WHAT THE TASK ASKS: Please count the lines with the word "ring" in the material below, then state the number by itself.

RECORDS FOR THE EXERCISE:
........
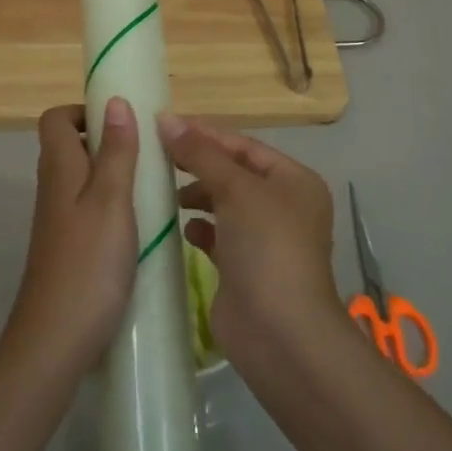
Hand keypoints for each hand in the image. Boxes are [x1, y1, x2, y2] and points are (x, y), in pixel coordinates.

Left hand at [7, 99, 140, 373]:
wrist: (55, 340)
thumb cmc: (88, 263)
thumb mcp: (111, 200)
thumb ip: (116, 151)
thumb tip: (115, 101)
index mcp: (60, 168)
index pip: (56, 119)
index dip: (85, 111)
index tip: (123, 122)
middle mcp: (53, 188)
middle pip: (72, 146)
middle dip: (109, 141)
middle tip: (149, 153)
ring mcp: (59, 220)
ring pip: (84, 179)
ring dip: (114, 174)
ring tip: (153, 186)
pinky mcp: (68, 247)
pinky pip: (89, 208)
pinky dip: (113, 205)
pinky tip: (141, 224)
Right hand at [157, 113, 337, 364]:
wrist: (279, 332)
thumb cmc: (266, 246)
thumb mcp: (236, 190)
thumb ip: (200, 154)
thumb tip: (167, 118)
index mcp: (294, 181)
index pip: (244, 146)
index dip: (206, 134)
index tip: (164, 125)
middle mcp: (284, 206)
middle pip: (234, 173)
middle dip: (198, 165)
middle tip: (157, 157)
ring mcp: (265, 240)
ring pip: (224, 205)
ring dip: (197, 196)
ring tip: (165, 192)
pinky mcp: (244, 268)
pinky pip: (218, 236)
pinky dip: (200, 229)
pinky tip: (181, 228)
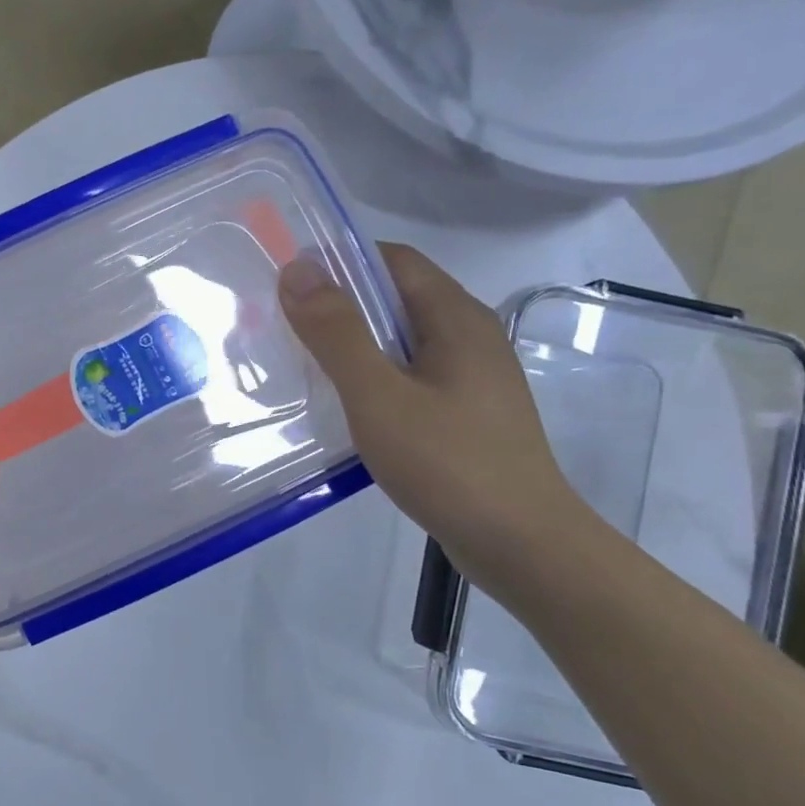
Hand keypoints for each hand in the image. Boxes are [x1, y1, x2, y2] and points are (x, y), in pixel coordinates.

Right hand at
........
SOLUTION TO THE PROBLEM: 8